Follow-up on Colony West

Build Log:

So the system has been up and running for about a week now, so it’s time for a follow-up on how the system is performing.

Temperatures

First I couldn’t be happier with the water cooling loop. The radiators have no problem keeping the GPUs cool. MilkyWay@Home tasks tended to produce the highest temperatures on the cards while air cooled, so seeing the temperatures in the low 30s C on water is just phenomenal. But that was with the fans running at full voltage.

So to quiet the system, I used the voltage step-down I already have (read about it here) to take the fans down to around 8 volts. When I plugged it in, I didn’t realize the voltage was set that low. But the temperatures only went up a few degrees, hovering around the mid 30s C. The fans are inaudible compared to the fans in the graphics host and graphics enclosure, which is odd considering the fans in both chassis are undervolted as well.

Either way, that is phenomenal performance. I’ll see what I can do about the other fan noise later. If it’s the power supplies in either instance, then there’s nothing I can do about it.

Stability

Along with temperatures, I also need to talk about stability. And that is where so far I’ve had some concerns. In short I think I need to revisit the water blocks.

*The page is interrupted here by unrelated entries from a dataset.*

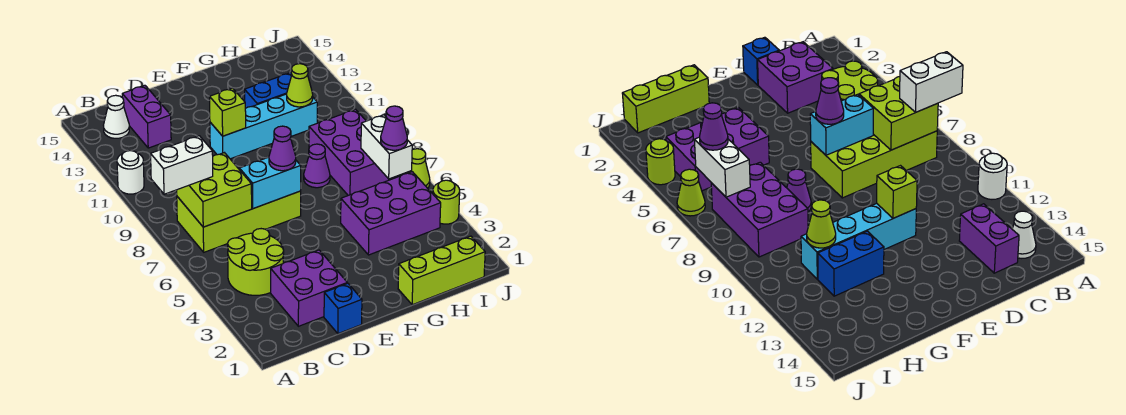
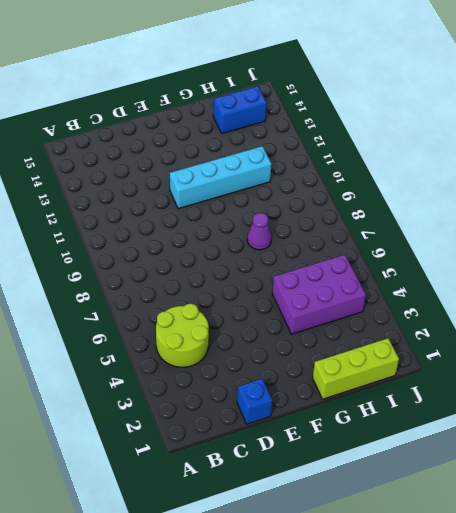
blue 1x2 brick [213,86,267,134] -> blue 1x2 brick moved to [245,73,292,109]
none -> white 1x1 round brick [117,151,144,194]
none -> lime 2x4 brick [177,191,301,252]
none -> white 1x1 cone [104,95,129,138]

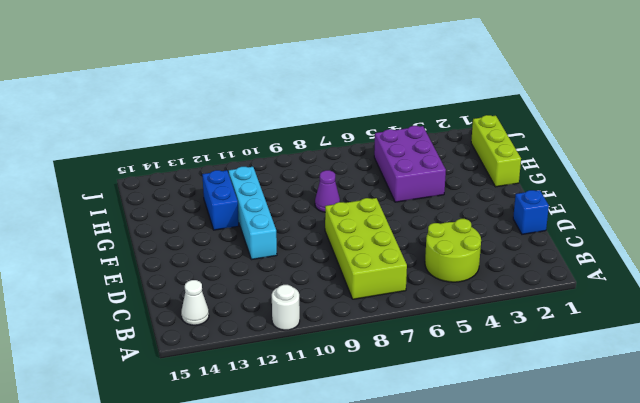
none -> purple 2x2 brick [271,250,347,326]
none -> purple 1x2 brick [122,85,171,148]
none -> purple 2x3 brick [309,109,397,195]

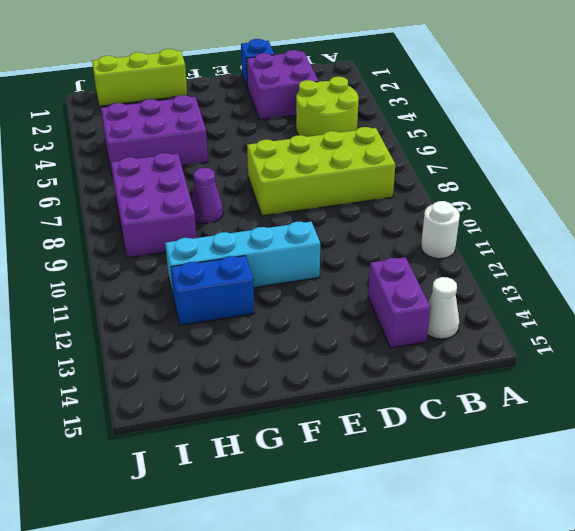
none -> lime 1x1 round brick [433,180,460,224]
none -> lime 1x1 cone [405,149,430,188]
none -> lime 2x2 brick [177,153,252,227]

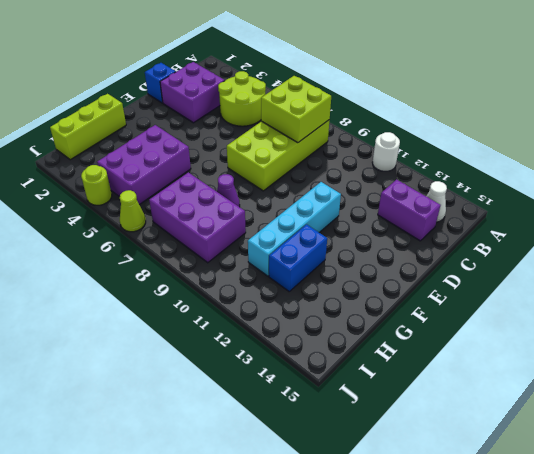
none -> cyan 1x2 brick [239,157,301,209]
none -> lime 1x1 brick [210,88,246,136]
none -> lime 1x1 cone [287,64,313,107]

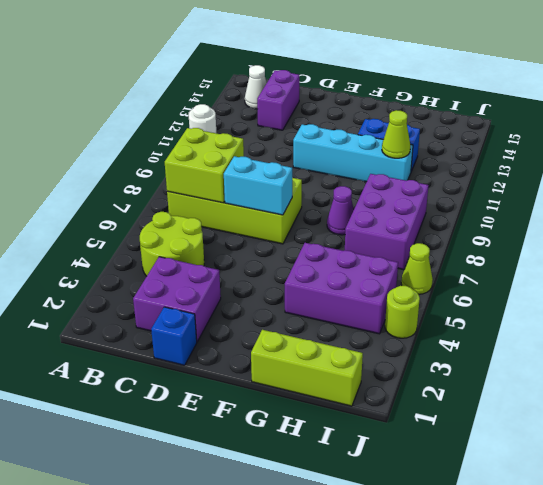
none -> lime 1x1 brick [210,88,246,136]
none -> white 1x2 brick [361,115,412,179]
none -> white 1x2 brick [151,136,213,194]

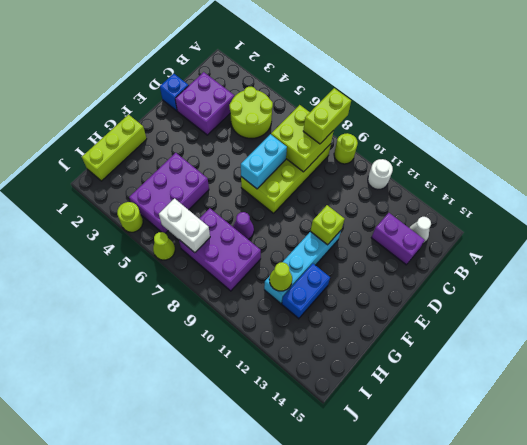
lime 1x2 brick [303,88,351,144] -> white 1x2 brick [151,136,213,194]
lime 1x1 round brick [334,133,358,164] -> none
none -> purple 1x1 cone [269,126,296,171]
none -> purple 1x1 cone [381,106,407,150]

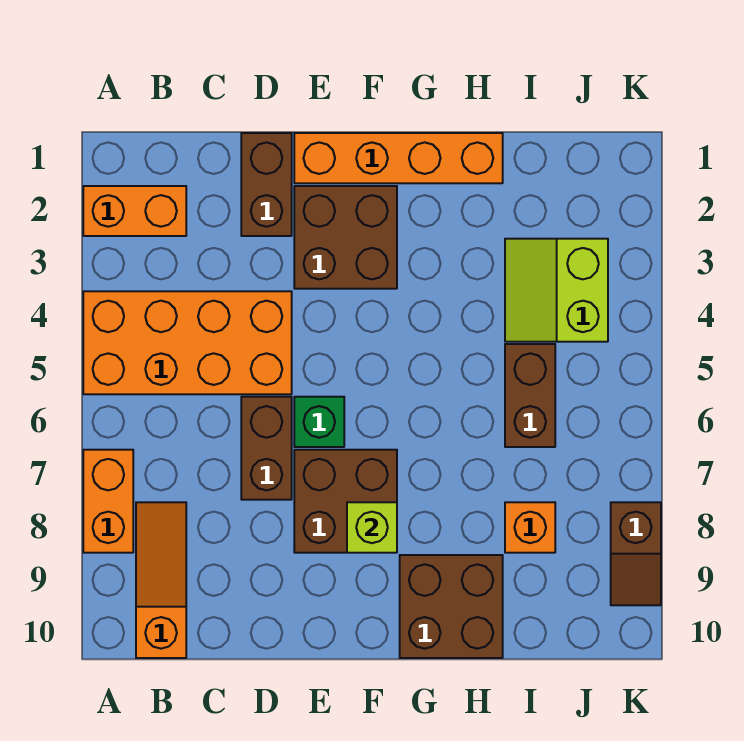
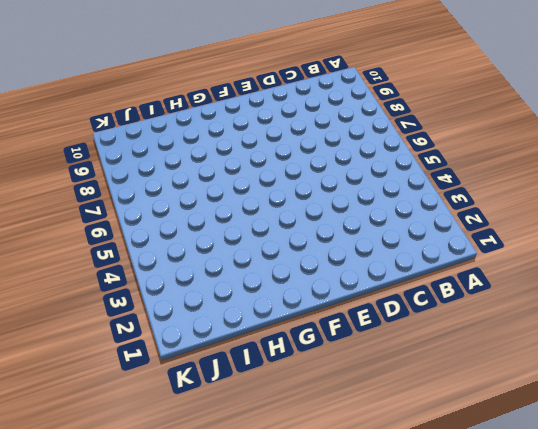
none -> orange 1x2 brick [83,186,186,236]
none -> orange 2x4 brick [83,291,292,394]
none -> orange 1x2 brick [83,450,133,553]

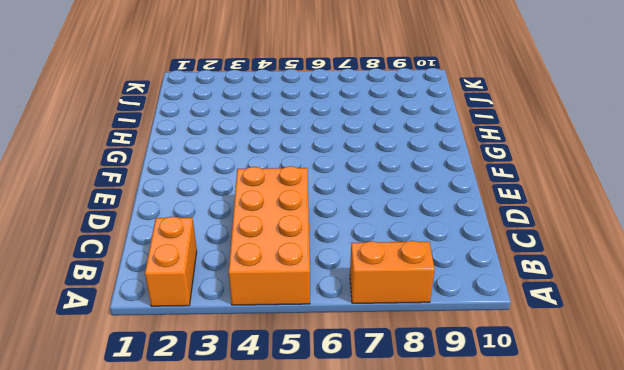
none -> orange 1x3 slope [136,502,186,658]
none -> brown 1x2 brick [241,133,292,236]
none -> brown 1x2 brick [241,397,292,500]

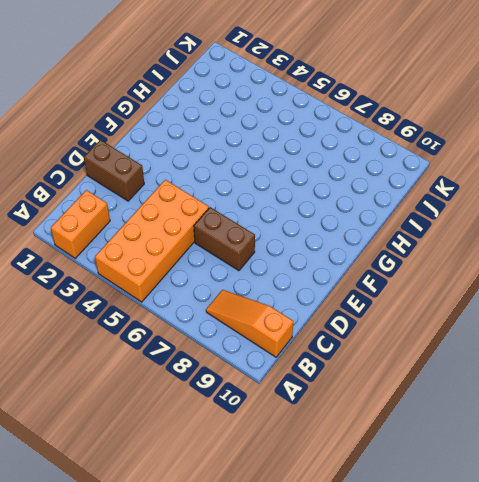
none -> orange 1x2 brick [83,450,133,553]
none -> orange 1x4 brick [294,133,503,183]
none -> brown 2x2 brick [294,186,397,289]

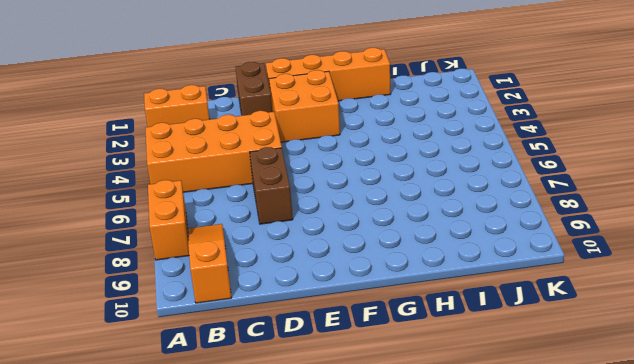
orange 2x2 brick [269,70,340,142] -> brown 2x2 brick [294,186,397,289]
none -> green 1x1 brick [294,397,344,447]
none -> brown 2x2 brick [294,450,397,553]
none -> brown 2x2 brick [400,555,503,658]

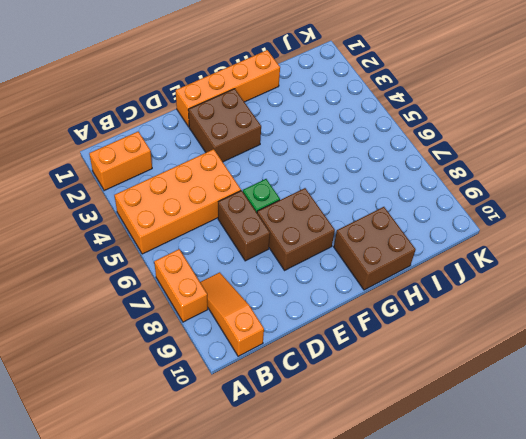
none -> brown 1x2 brick [241,133,292,236]
none -> lime 2x2 slope [505,239,608,342]
none -> brown 1x2 brick [505,344,555,447]

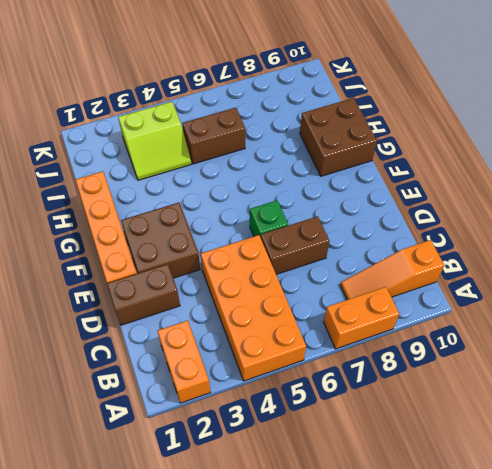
none -> brown 2x2 brick [294,450,397,553]
none -> orange 1x1 brick [505,502,555,553]
none -> brown 1x2 slope [611,502,661,605]

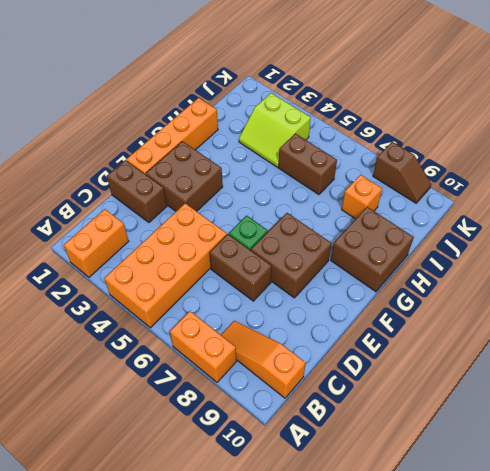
none -> lime 1x1 brick [347,502,397,553]

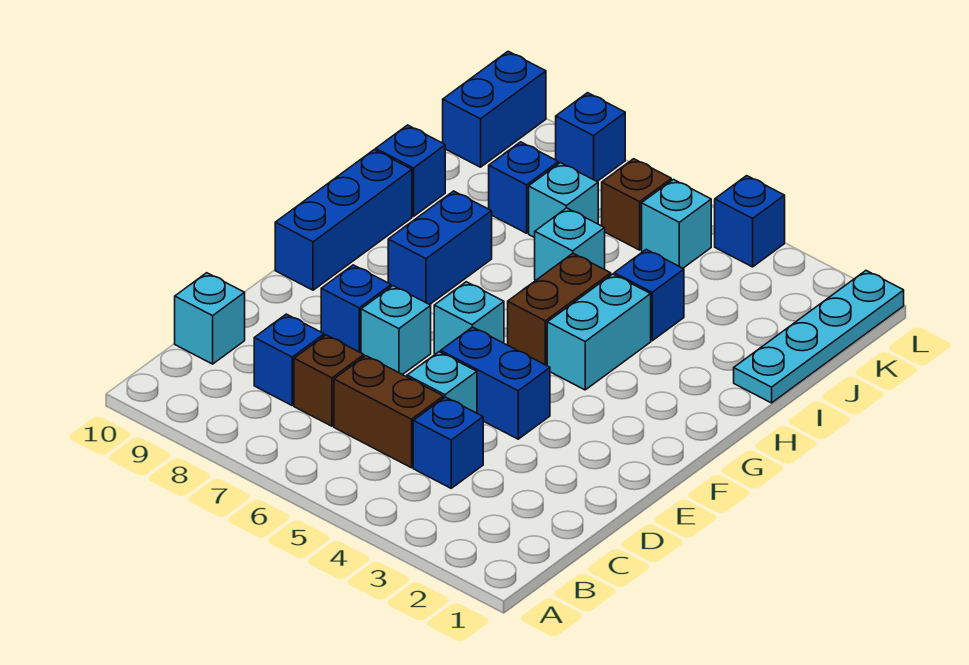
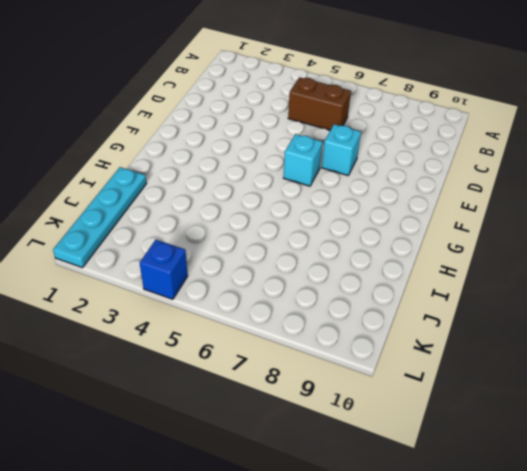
none -> blue 1x1 brick [413,397,483,488]
none -> brown 1x1 brick [294,335,364,426]
none -> blue 1x1 brick [254,314,324,405]

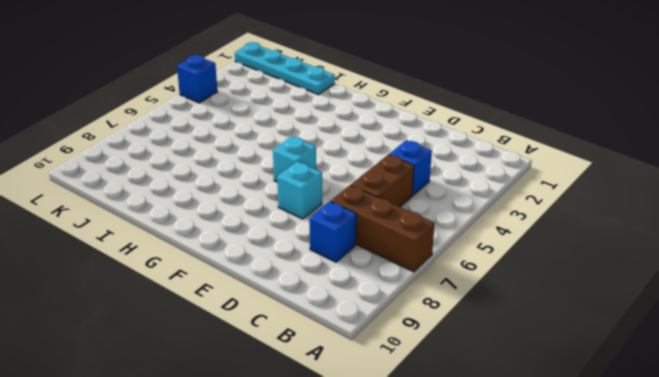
brown 1x3 brick [331,185,435,272] -> brown 1x1 brick [294,335,364,426]
none -> cyan 1x1 brick [175,273,245,364]
none -> cyan 1x1 brick [407,352,477,413]
none -> blue 1x2 brick [441,327,550,439]

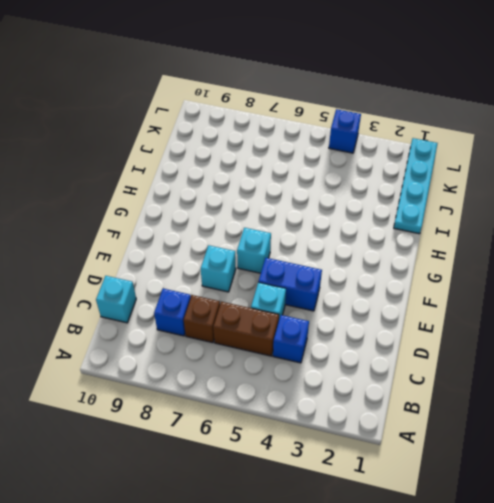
none -> blue 1x1 brick [321,265,391,353]
none -> blue 1x3 brick [275,150,412,290]
none -> cyan 1x2 brick [547,274,651,390]

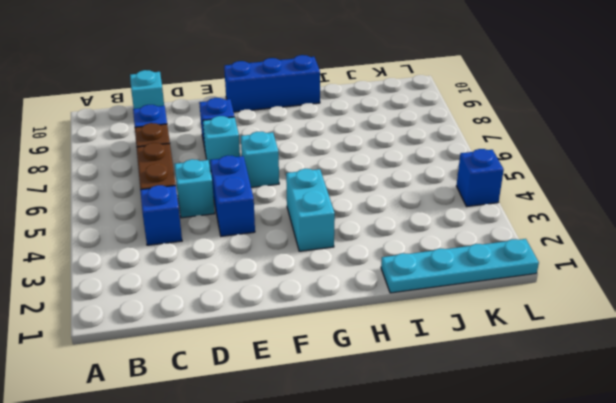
cyan 1x2 brick [286,169,335,251] -> cyan 1x2 brick turned to [547,274,651,390]
none -> brown 1x2 brick [508,253,611,366]
none -> blue 1x2 brick [388,191,492,305]
none -> blue 1x1 brick [614,249,684,341]

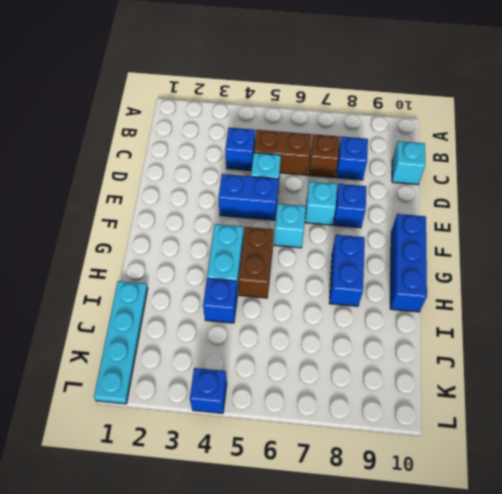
none -> cyan 1x1 brick [535,208,605,280]
none -> blue 1x1 brick [376,125,445,216]
none -> cyan 1x1 brick [529,163,598,238]

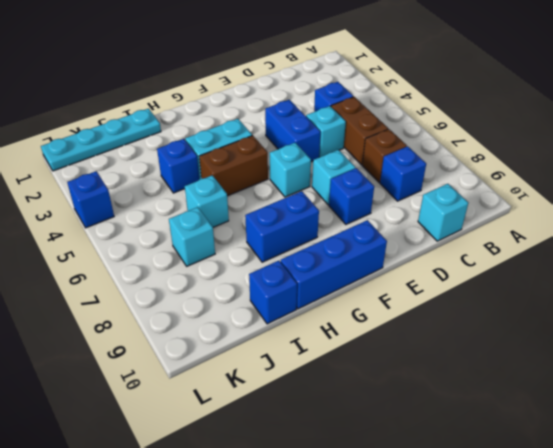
none -> blue 1x1 brick [489,142,558,233]
none -> cyan 1x1 brick [642,180,711,268]
none -> brown 1x1 brick [602,159,671,250]

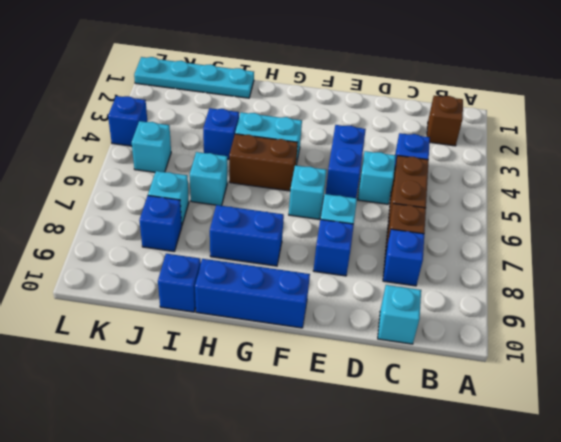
brown 1x1 brick [427,96,463,146] -> brown 1x1 brick moved to [602,159,671,250]
none -> blue 1x2 brick [443,51,546,167]
none -> blue 1x1 brick [556,93,625,181]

Not for cleaning, but to remount them, at least with regard to one of the GTX 660s.

For some reason one of the GTX 660s does not want to remain stable. The Xid error code thrown by the NVIDIA driver is 62, which is labeled as an “Internal micro-controller halt”. Three possible causes: hardware error/failure (unlikely), driver error (also unlikely), or thermal issues. This is what makes me think the block needs to be remounted.

Now if the temperatures on the GPUs are in the mid 30s, how can this be a thermal concern? Simple. It’s either the memory or VRMs that is the issue. I just hope I have enough thermal pad material to do that.

What’s odd is the driver crash would happen consistently after about 36 hours of continuous load. So I reconfigured BOINC to take a 15 minute “break” at midnight every day. This alleviated the driver concern, but it didn’t keep the issues completely at bay. So re-seating the water block is a necessity, meaning I get to test how well I could drain the system.

BOINC

Now for the real meat of the project: distributed computing performance.

Recall that there are four graphics cards: two GTX 680s and two GTX 660s. When the system remains stable, it’s able to clear over 100,000 points in a day.

Folding@Home

After clearing the 5000 ranking for MilkyWay@Home, I decided to turn the system over toward Folding@Home to see what kind of performance I could expect. Since this is a headless system, I needed to manually configure the client through the config.xml file. First, I used the –configure command-line option to set up a few basic options, then I manually edited the file to provide four slots, one for each graphics card.

<config>
  <user value='Colony_West'/>
  <team value='0'/>
  <passkey value='********************************'/>
  <smp value='true'/>
  <gpu value='true'/>

  <slot id='0' type='GPU'><gpus v='0' /></slot>
  <slot id='1' type='GPU'><gpus v='1' /></slot>
  <slot id='2' type='GPU'><gpus v='2' /></slot>
  <slot id='3' type='GPU'><gpus v='3' /></slot>
</config>

So how well does this perform? As of the time I wrote this, the client estimates it can clear 260k points per day, sometimes estimating over 270k points per day. Given published numbers I’ve seen for the GTX 680 and GTX 660, this likely means the GPUs are being held back a little by either the CPU or memory. The 660s should be able to pull between 100k and 115k PPD combined, while the GTX 680s should be able to net 210k to 225k PPD combined, meaning this setup should be able to pull almost 335k PPD, but 300k at minimum.

So the GPUs are being held back, likely by the fact this is a 10 year-old dual-core CPU that is being used. As the Folding@Home FAQ says, the GPU tasks are still heavily CPU dependent, though that’s something they aim to try to change later. But that means that even one of the GPUs is going to be held back by the current client.

So for now, Folding@Home is out. Perhaps when the AMD mainboard in either Absinthe or Beta Orionis are freed up will I try doing Folding@Home again. For now, Colony West will be doing just BOINC.